Day #3/Sunday-Monday10-12/13 Edition: Grammy SoundTable
Grammy SoundTable
Always striving to remain at the sharp edge of the creative envelope, NARAS decided to focus on the behind-the-scenes technology and production techniques used during February's 45th Annual Grammy Awards: the first live telecast to be broadcast in both HDTV and discrete 5.1 surround. The panel included key members of the production team that won an Emmy Award for its innovative works on this landmark broadcast. (Click on image left to download a larger version.)
  Co-moderated by former Recording Academy chairman Phil Ramone and Hank Neuberger, who for a decade has served as supervisor of broadcast sound for the annual Grammy Awards telecasts, fellow panelists compromised: Murray Allen, who for 20 years has served as sound designer for the Awards; John Harris, who is a partner in Effanel Music and served as lead music mixer for the telecast; Ed Greene, broadcast sound mixer; Randy Ezratty, owner of Effanel Music, and who handled 5.1-channel sound design and mixing; Rocky Graham, manager of digital television applications at Dolby Laboratories, and responsible for technical support on the telecast; and, finally, Robert Seidel, VP of CBS Engineering and Advanced Technology.
  As Ed Greene confessed: "This was the most complex live telecast we have every undertaken," with 1,000 mic sources being used during the three and one half-hour telecast. John Harris recorded each music rehearsal in the Effanel Mobile to a hard disk system, and overnight prepared automated mixes on the unit's AMS Neve Capricorn digital console in both stereo and 5.1, which would be approved by each artist's management.
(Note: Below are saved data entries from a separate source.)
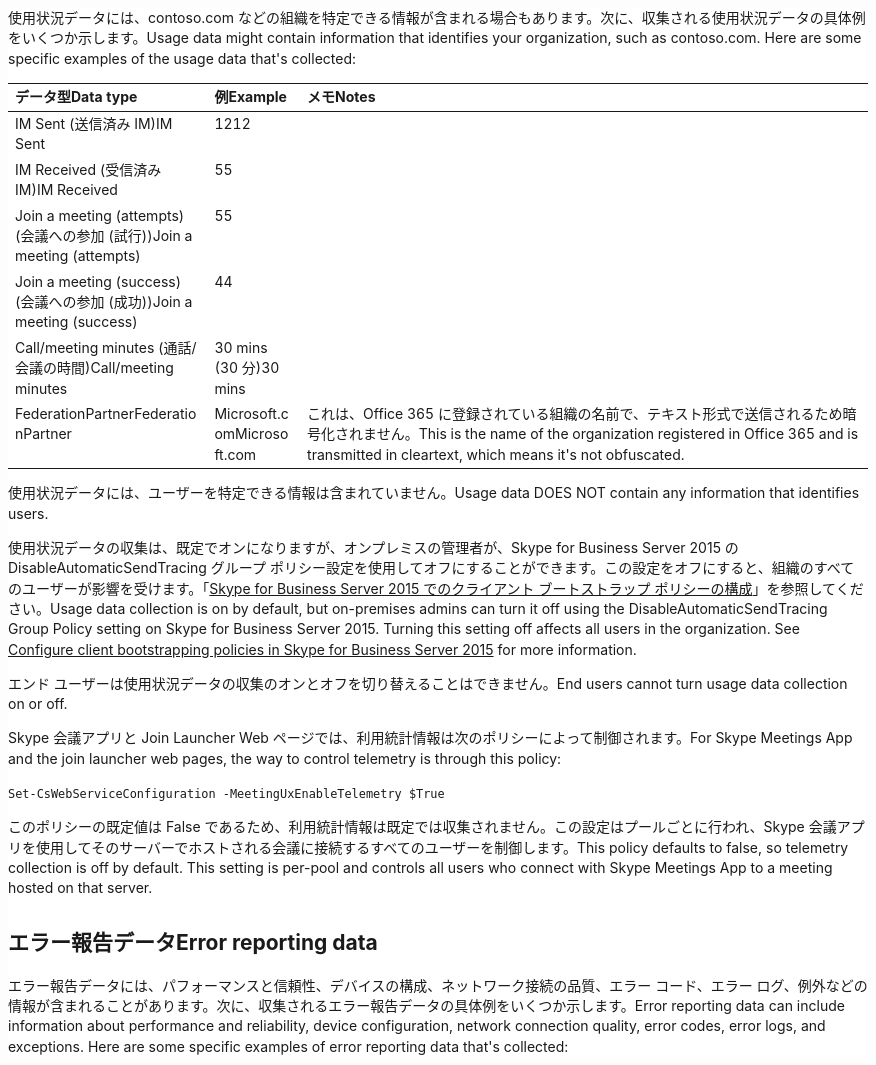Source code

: <span data-ttu-id="dcdf2-p107">使用状況データには、contoso.com などの組織を特定できる情報が含まれる場合もあります。次に、収集される使用状況データの具体例をいくつか示します。</span><span class="sxs-lookup"><span data-stu-id="dcdf2-p107">Usage data might contain information that identifies your organization, such as contoso.com. Here are some specific examples of the usage data that's collected:</span></span>
  
|<span data-ttu-id="dcdf2-145">**データ型**</span><span class="sxs-lookup"><span data-stu-id="dcdf2-145">**Data type**</span></span>|<span data-ttu-id="dcdf2-146">**例**</span><span class="sxs-lookup"><span data-stu-id="dcdf2-146">**Example**</span></span>|<span data-ttu-id="dcdf2-147">**メモ**</span><span class="sxs-lookup"><span data-stu-id="dcdf2-147">**Notes**</span></span>|
|:-----|:-----|:-----|
|<span data-ttu-id="dcdf2-148">IM Sent (送信済み IM)</span><span class="sxs-lookup"><span data-stu-id="dcdf2-148">IM Sent</span></span>  <br/> |<span data-ttu-id="dcdf2-149">12</span><span class="sxs-lookup"><span data-stu-id="dcdf2-149">12</span></span>  <br/> ||
|<span data-ttu-id="dcdf2-150">IM Received (受信済み IM)</span><span class="sxs-lookup"><span data-stu-id="dcdf2-150">IM Received</span></span>  <br/> |<span data-ttu-id="dcdf2-151">5</span><span class="sxs-lookup"><span data-stu-id="dcdf2-151">5</span></span>  <br/> ||
|<span data-ttu-id="dcdf2-152">Join a meeting (attempts) (会議への参加 (試行))</span><span class="sxs-lookup"><span data-stu-id="dcdf2-152">Join a meeting (attempts)</span></span>  <br/> |<span data-ttu-id="dcdf2-153">5</span><span class="sxs-lookup"><span data-stu-id="dcdf2-153">5</span></span>  <br/> ||
|<span data-ttu-id="dcdf2-154">Join a meeting (success) (会議への参加 (成功))</span><span class="sxs-lookup"><span data-stu-id="dcdf2-154">Join a meeting (success)</span></span>  <br/> |<span data-ttu-id="dcdf2-155">4</span><span class="sxs-lookup"><span data-stu-id="dcdf2-155">4</span></span>  <br/> ||
|<span data-ttu-id="dcdf2-156">Call/meeting minutes (通話/会議の時間)</span><span class="sxs-lookup"><span data-stu-id="dcdf2-156">Call/meeting minutes</span></span>  <br/> |<span data-ttu-id="dcdf2-157">30 mins (30 分)</span><span class="sxs-lookup"><span data-stu-id="dcdf2-157">30 mins</span></span>  <br/> ||
|<span data-ttu-id="dcdf2-158">FederationPartner</span><span class="sxs-lookup"><span data-stu-id="dcdf2-158">FederationPartner</span></span>  <br/> |<span data-ttu-id="dcdf2-159">Microsoft.com</span><span class="sxs-lookup"><span data-stu-id="dcdf2-159">Microsoft.com</span></span>  <br/> |<span data-ttu-id="dcdf2-160">これは、Office 365 に登録されている組織の名前で、テキスト形式で送信されるため暗号化されません。</span><span class="sxs-lookup"><span data-stu-id="dcdf2-160">This is the name of the organization registered in Office 365 and is transmitted in cleartext, which means it's not obfuscated.</span></span>  <br/> |
   
<span data-ttu-id="dcdf2-161">使用状況データには、ユーザーを特定できる情報は含まれていません。</span><span class="sxs-lookup"><span data-stu-id="dcdf2-161">Usage data DOES NOT contain any information that identifies users.</span></span>
  
<span data-ttu-id="dcdf2-p108">使用状況データの収集は、既定でオンになりますが、オンプレミスの管理者が、Skype for Business Server 2015 の DisableAutomaticSendTracing グループ ポリシー設定を使用してオフにすることができます。この設定をオフにすると、組織のすべてのユーザーが影響を受けます。「[Skype for Business Server 2015 でのクライアント ブートストラップ ポリシーの構成](https://technet.microsoft.com/EN-US/library/gg425941.aspx)」を参照してください。</span><span class="sxs-lookup"><span data-stu-id="dcdf2-p108">Usage data collection is on by default, but on-premises admins can turn it off using the DisableAutomaticSendTracing Group Policy setting on Skype for Business Server 2015. Turning this setting off affects all users in the organization. See [Configure client bootstrapping policies in Skype for Business Server 2015](https://technet.microsoft.com/EN-US/library/gg425941.aspx) for more information.</span></span>
  
<span data-ttu-id="dcdf2-165">エンド ユーザーは使用状況データの収集のオンとオフを切り替えることはできません。</span><span class="sxs-lookup"><span data-stu-id="dcdf2-165">End users cannot turn usage data collection on or off.</span></span>
  
<span data-ttu-id="dcdf2-166">Skype 会議アプリと Join Launcher Web ページでは、利用統計情報は次のポリシーによって制御されます。</span><span class="sxs-lookup"><span data-stu-id="dcdf2-166">For Skype Meetings App and the join launcher web pages, the way to control telemetry is through this policy:</span></span>
 
`Set-CsWebServiceConfiguration -MeetingUxEnableTelemetry $True` 

  
<span data-ttu-id="dcdf2-p109">このポリシーの既定値は False であるため、利用統計情報は既定では収集されません。この設定はプールごとに行われ、Skype 会議アプリを使用してそのサーバーでホストされる会議に接続するすべてのユーザーを制御します。</span><span class="sxs-lookup"><span data-stu-id="dcdf2-p109">This policy defaults to false, so telemetry collection is off by default. This setting is per-pool and controls all users who connect with Skype Meetings App to a meeting hosted on that server.</span></span>
  
## <a name="error-reporting-data"></a><span data-ttu-id="dcdf2-169">エラー報告データ</span><span class="sxs-lookup"><span data-stu-id="dcdf2-169">Error reporting data</span></span>

<span data-ttu-id="dcdf2-p110">エラー報告データには、パフォーマンスと信頼性、デバイスの構成、ネットワーク接続の品質、エラー コード、エラー ログ、例外などの情報が含まれることがあります。次に、収集されるエラー報告データの具体例をいくつか示します。</span><span class="sxs-lookup"><span data-stu-id="dcdf2-p110">Error reporting data can include information about performance and reliability, device configuration, network connection quality, error codes, error logs, and exceptions. Here are some specific examples of error reporting data that's collected:</span></span>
During the live telecast, these recorded mixes were refined and adjustments made simultaneously to the stereo and 5.1-channel balances. But, because the stereo mix was being sent to the majority viewing audience, Harris monitored this continuously.
  The simultaneous 5.1-channel mix passed to the audio section of a separate mobile truck, where Randy Ezratty added rear ambience as necessary, using a Lexicon 960 reverb and feeds from the audience mics, as well as compressing and performing bass management on the surround sound that accompanied the HDTV telecast. "We nixed the idea of performing a separate real-time 5.1 mix," Ezratty said, "simply because of the problems of duplicating level changes between rehearsal and the live show, and also because it would have been difficult, if not impossible, for [the artist representatives] to approve both the stereo and surround mixes."
  Finally, the 5.1 and stereo mixes were Dolby E-encoded and sent from Madison Square Gardens to the CBS Transmission Center for on passing to some 150 affiliate stations.

BONUS: Special AES47 Technology Demonstration of Transmission over ATM Network
AES47 DemonstrationChris Chambers [pictured left], Senior Research Engineer at the British Broadcasting Corporation's R&D Center, Surrey, UK, coordinated a special AES47 Technology Demonstration of a BBC Pilot Project that moves Radio 4 live production from conventional cable routing to an ATM Network over single CAT5 cabling.
  Using off-the-shelf Asynchronous Transfer Mode hardware, the BBC is transferring multichannel AES47-complaint signals between studios and to various transmitters.
  Unlike IP-based connections, ATM offers extremely low latency (around 1 mS), supports mixed sample rates and bit depths simultaneously, and offers a routing and distribution structure that can be set up as One-to-One, or One-to-Many.
  By way of an example, the Corporation is using 155 Mbit/sec ATM highways to carry up to 40 channels of AES3-format 48 kHz/24-bit signals in each direction; two unused pairs on each CAT5 cable carry a "back-up" AES3 stereo signal, plus a dedicated multi-rate sync reference.